EL VERANO QUE NOS VIO ARDER.

EL VERANO QUE NOS VIO ARDER

Los medios de comunicación venían informando las últimas semanas de la ola de incendios que estaban arrasando los bosques de la península.

Una sombra femenina sobre la tapia del cementerio contempla cómo las llamaradas acaban con unos fresnos mientras escribe.

Antes había verano. Ahora no, ahora sólo llamas.

Hace algún tiempo nos escribíamos cartas, a veces hasta de amor y algunas incluso las contestabas.

¿Dónde estarán?

A mi me gusta pensar que enterradas en lo más profundo de nuestra alma. Luego levanto un segundo la vista del papel y me doy cuenta que las uso para alimentar el fuego; o la rabia, no estoy muy segura.

Ya no se escriben cartas.

Los veranos son una escuela magnífica en la que aprender a manejarte en la vida.

Uno de ellos aprendí cómo una familia se puede romper en un instante y arrojarte  de tu hogar sin entender por qué a los brazos de gente que no conoces, a pesar de ser familiares.

Aquel verano comprendí lo que es un psiquiátrico, cuando iba a visitar a mamá.
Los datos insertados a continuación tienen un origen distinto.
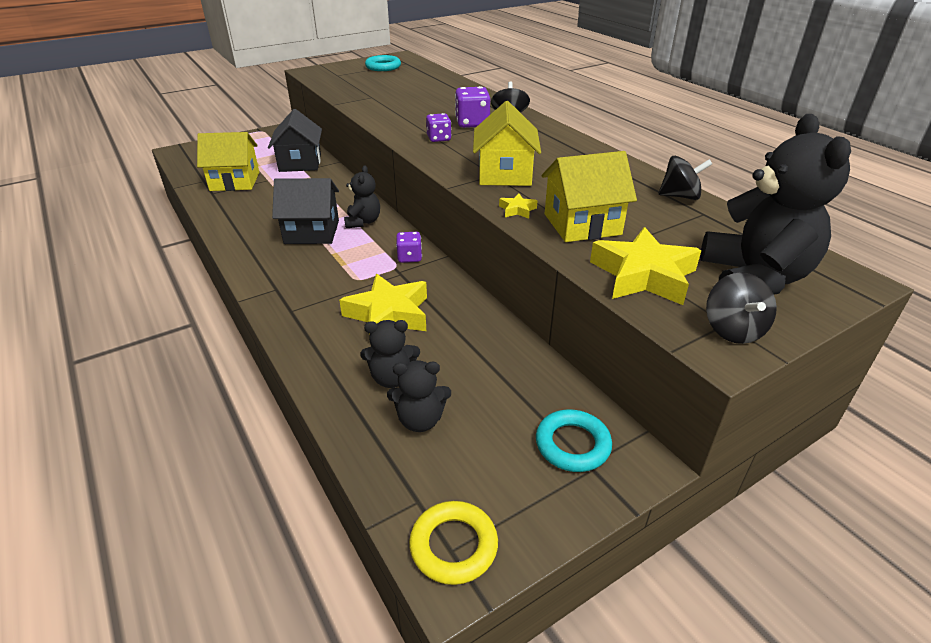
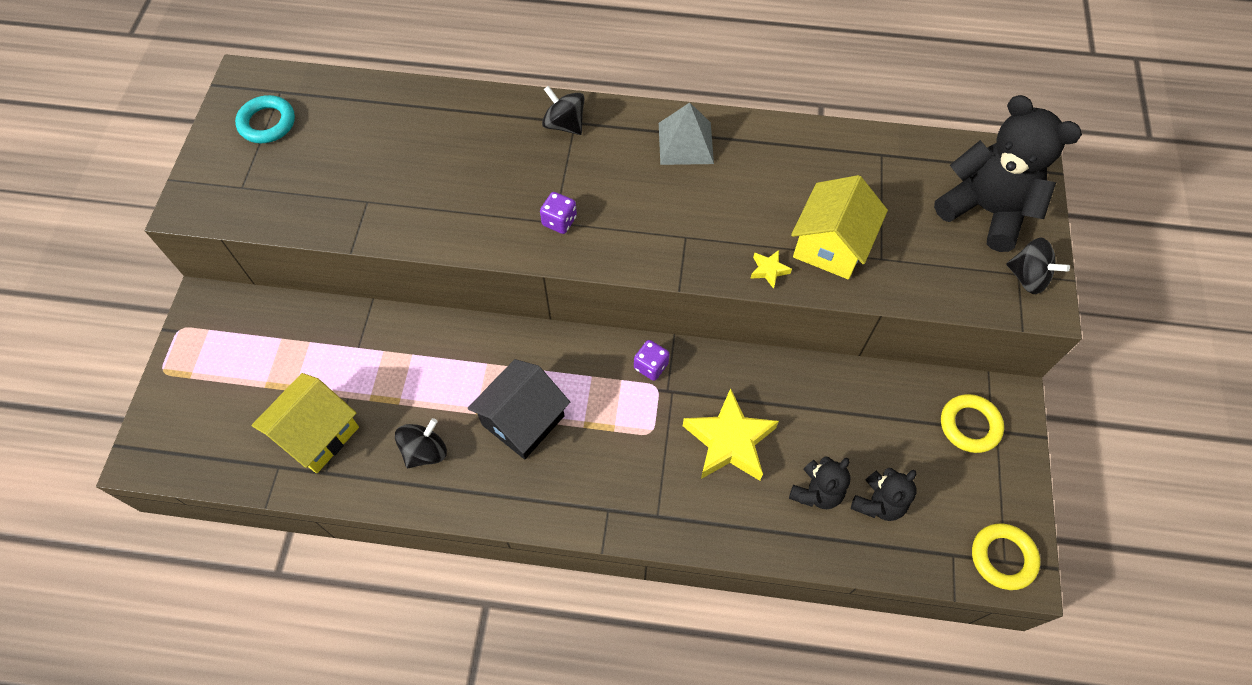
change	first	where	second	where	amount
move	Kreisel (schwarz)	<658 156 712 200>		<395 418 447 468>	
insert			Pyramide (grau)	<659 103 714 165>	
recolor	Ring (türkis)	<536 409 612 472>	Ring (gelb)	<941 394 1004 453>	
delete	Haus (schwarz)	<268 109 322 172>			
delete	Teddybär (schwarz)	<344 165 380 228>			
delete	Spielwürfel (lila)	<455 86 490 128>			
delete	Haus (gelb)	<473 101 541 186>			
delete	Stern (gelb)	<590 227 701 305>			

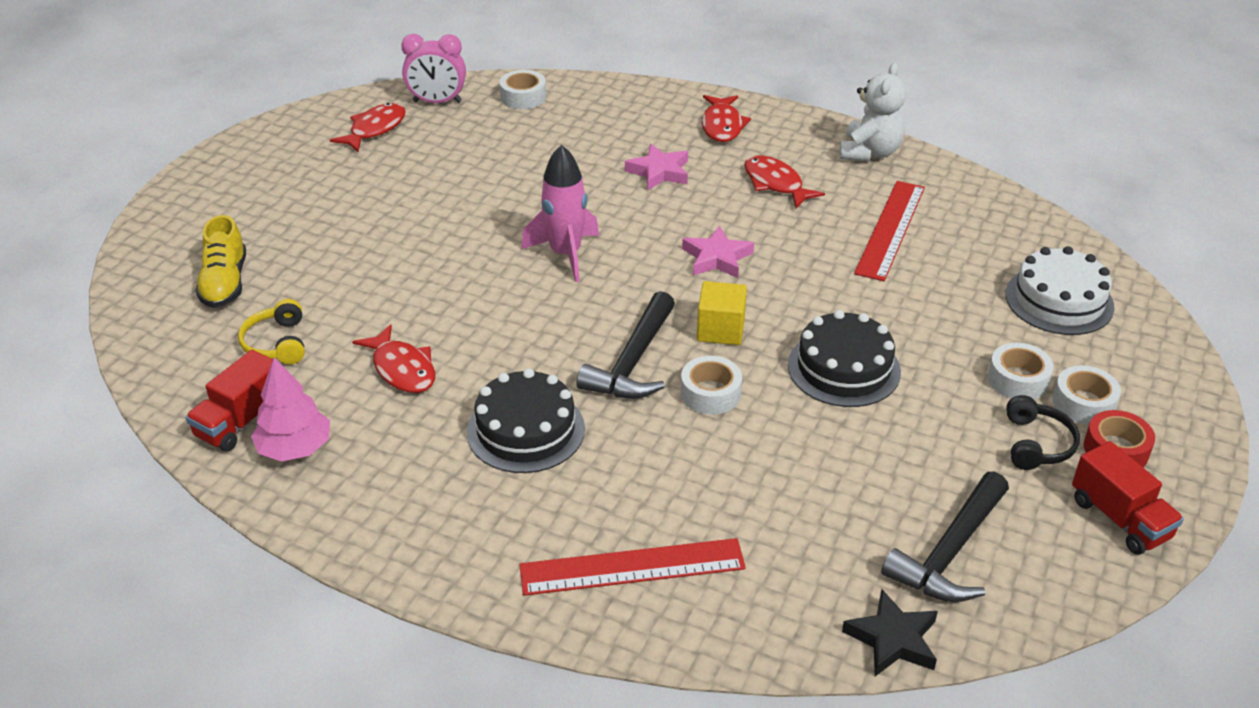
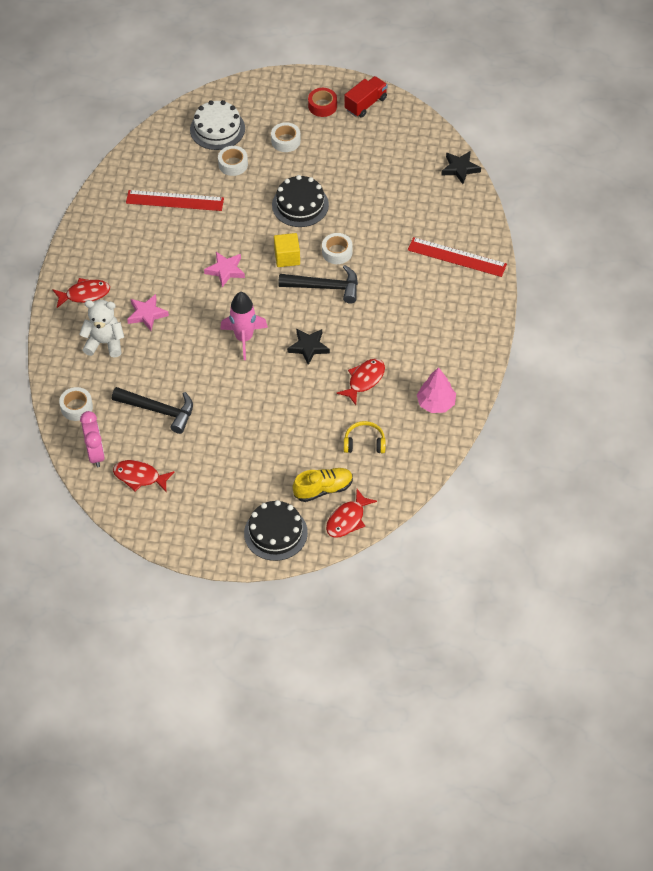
change	first	where	second	where	amount
move	Teddybär (weiß)	<839 63 906 161>		<79 300 124 358>	
move	Hammer (schwarz)	<881 471 1009 602>		<112 387 193 434>	
move	Klebeband (weiß)	<1053 365 1121 425>		<218 146 248 176>	
move	Kuchen (schwarz)	<467 369 585 473>		<244 500 308 561>	
insert			Stern (schwarz)	<287 328 330 365>	
move	Fisch (rot)	<744 155 825 208>		<326 489 377 538>	
rotate	Kopfhörer (gelb)	<238 299 305 364>		<344 421 386 453>	150 degrees counterclockwise
rotate	Lineal (rot)	<519 538 746 596>		<408 237 507 277>	45 degrees counterclockwise
delete	Lastwagen (rot)	<185 350 273 452>			
delete	Kopfhörer (schwarz)	<1006 395 1080 470>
Luego, mi padre, volvía a dejarme en casa de los abuelos.

¡Ah, es verdad! Ese verano también te conocí. El chico con la cara manchada y las rodillas llenas de heridas, malhablado y desobediente que tan pronto utilizaba su tirachinas contra los pájaros como contra las personas que pasaban por debajo de la ventana de la ermita abandonada que le servía de escondite.

Sin embargo, a mi nunca me tiraste con él. Quizá guardabas las piedras para más adelante.

El monte arde. Es agradable la sensación.

Me gusta sentarme a escribirte. Ya ves, sigo teniendo la vana esperanza de que en alguna ocasión contestes estas cartas. Y no, créeme que esta vez no te valdrá la excusa de que no te llegan, que es difícil encontrar la dirección de tu tumba entre tantas lápidas en este cementerio.

Siempre entendí los veranos como un nuevo comienzo.

Hay quien se empeña en decir que con las uvas de fin de año dejamos atrás lo vivido para afrontar una nueva aventura, pero no es verdad.

Mi padre decidió casarse otra vez en verano. Y mandarme a un internado a Irlanda. Me acompañaba a ver a mamá al sanatorio de salud mental al llegar el calor y comenzar las vacaciones. Ya no le llamaba psiquiátrico, estaba mal visto entre la gente de nuestra posición, y no le gustaba que murmurasen. Esa fue la razón de que intentara a toda costa que tú y yo no nos viéramos cuando volvía a casa de los abuelos. Los de tu familia no sois lo suficientemente buenos.

También le podía haber comentado a mi tío, ya que se ponía tan dogmático y trascendental, que no se acercara a verme cada noche a mi habitación. O a la abuela, que intentó por todos los medios que aquello no saliera de los gruesos y blancos muros de su enorme casa de pueblo. Y lo consiguió, vaya si lo hizo.

Nosotros fuimos más listos. ¿Verdad?

Te dejé entrar a ti, antes que a nadie. Antes de que a mi tío se le hiciera poco meterse bajo las sabanas y tocarme hasta saciarse.

Tengo un recuerdo vago, pero creo que cuando lo descubrí colgando de aquella viga de madera del corral, no se tocaba. Aunque su rostro era sereno, de eso si que me acuerdo,  en esos momentos vuestro gesto siempre es sereno. El tuyo irradiaba una enorme paz. Estabas tan guapo…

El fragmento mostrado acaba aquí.